Tetapi, ada satu penyebab yang tidak membolehkan kita memaksa menghidupkan mesin mogok. Yaitu, jika mesin mogok gara-gara overheating (temperatur mesin terlalu panas). Sebaiknya, derek saja mobil Anda. Atau hubungi AstraWorld di 500 898 (fixed line), 89 898 (ponsel). AstraWorld akan datang ke lokasi mogok, lalu menggendong mobil Anda ke bengkel. Para mekanik akan memeriksa kondisi mesin. Misalnya, memastikan apakah overheating sudah mengakibatkan kerusakan pada komponen-komponen mesin.

Hindari kebiasaan yang sering dilakukan pengendara ketika mesin mati setelah overheating. Biasanya, mereka memaksa menghidupkan mesin kembali. Pertama, mereka mendinginkan mesin. Setelah dianggap cukup dingin, mereka mencoba menghidup-hidupkan kembali dengan memutar kunci kontak ke posisi START sambil menekan-nekan pedal gas.

Bisa saja mesin hidup dan mobil dapat dikendarai lagi. Namun, risiko tindakan seperti itu terlalu berat. Dikhawatirkan, mesin mengalami kerusakan serius dan dampaknya harus di-overhaul. Bisa jadi harus turun mesin dan ganti beberapa komponennya. Beberapa kerusakan yang dapat muncul misalnya silinder head dan stang piston (seher) bengkok.

Semua kemungkinan buruk semacam itu dapat terjadi karena temperatur yang melebihi batas normal akan membuat komponen-komponen mesin berbahan logam berubah bentuk dan ukuran akibat pemuaian. Terutama, pemuaian pada bagian piston yang mengakibatkan komponen yang seharusnya naik turun ini macet. Saat piston macet itulah mesin akan mati.

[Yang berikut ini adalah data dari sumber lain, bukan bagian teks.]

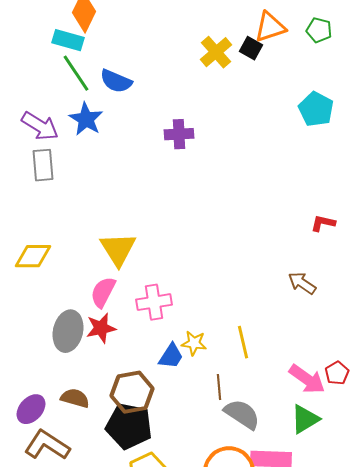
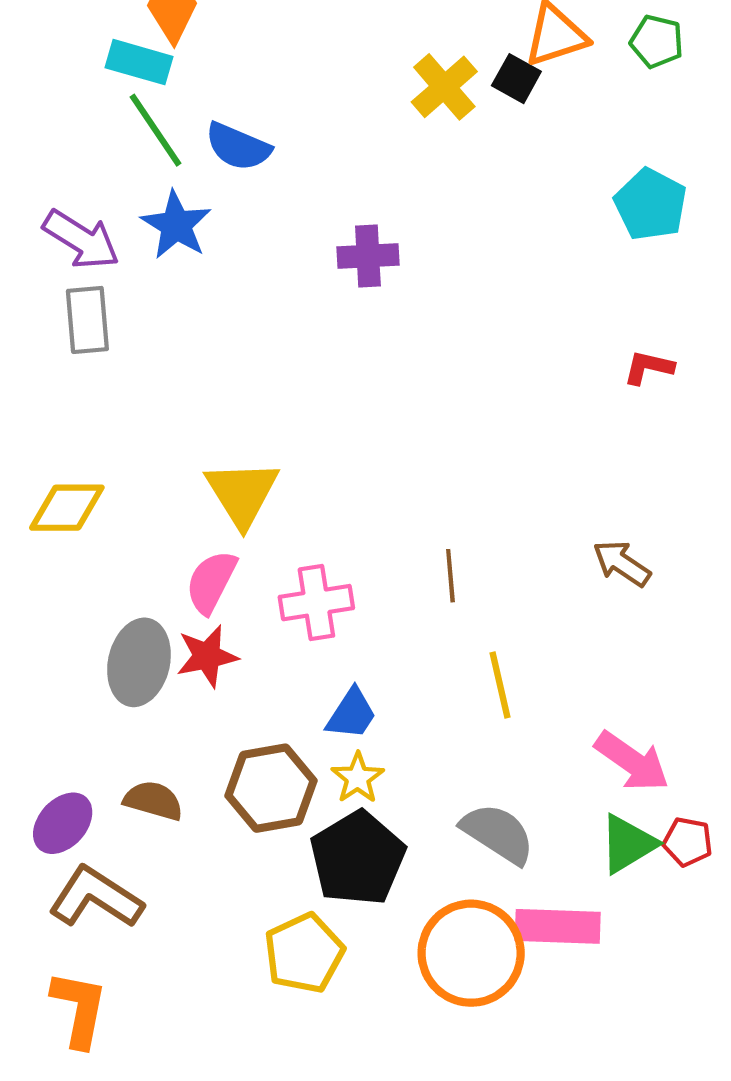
red L-shape: (323, 223) -> (648, 367), moved
yellow star: (194, 343) -> (358, 778), moved, turned 30
red pentagon: (337, 373) -> (688, 842), moved, turned -30
brown line: (219, 387) -> (450, 576), moved
black pentagon: (129, 426) -> (358, 858), moved, turned 30

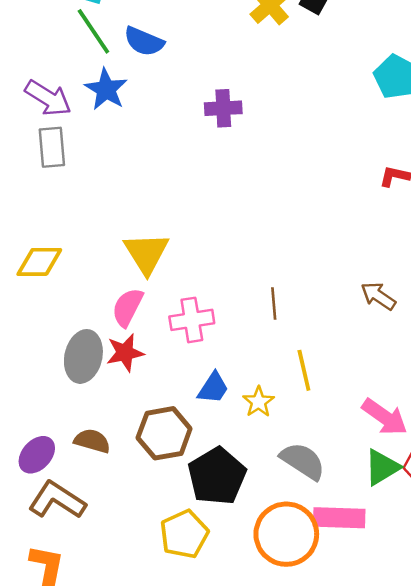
yellow star: (358, 778) -> (259, 402), moved

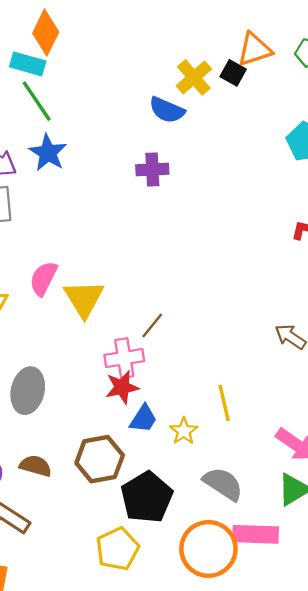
blue semicircle: (144, 41) -> (167, 110), moved
brown line: (274, 304) -> (152, 326), moved, turned 44
pink semicircle: (128, 307) -> (43, 278), moved
red star: (125, 353) -> (122, 387), moved

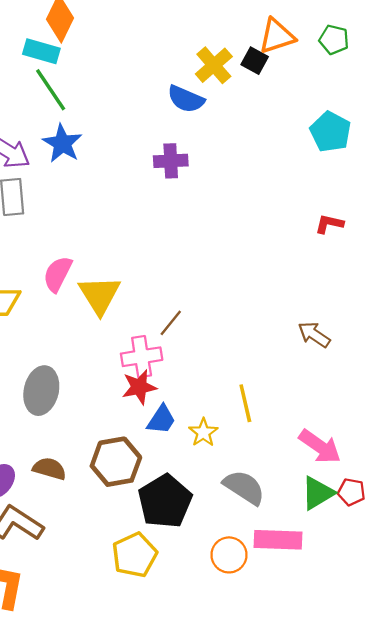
orange circle: (208, 549) -> (229, 555), size x0.6

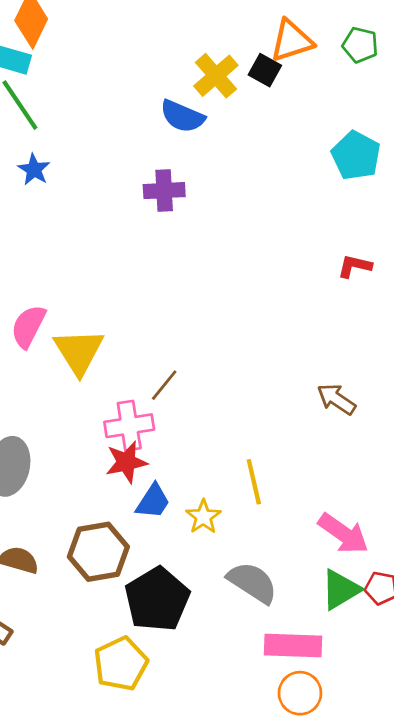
blue star: (62, 143) -> (34, 170), size x0.7
orange circle: (229, 555) -> (300, 693), moved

Saat temperatur dingin, pemuaian mungkin berkurang. Tetapi, komponen tidak akan kembali persis ke bentuk semula. Bisa kita bayangkan jika mesin dipaksa hidup. Benturan antarlogam akan berlangsung berulang-ulang. Nah, itulah yang pada akhirnya membuat kerusakan lebih parah. Biaya perbaikan pun pasti lebih besar.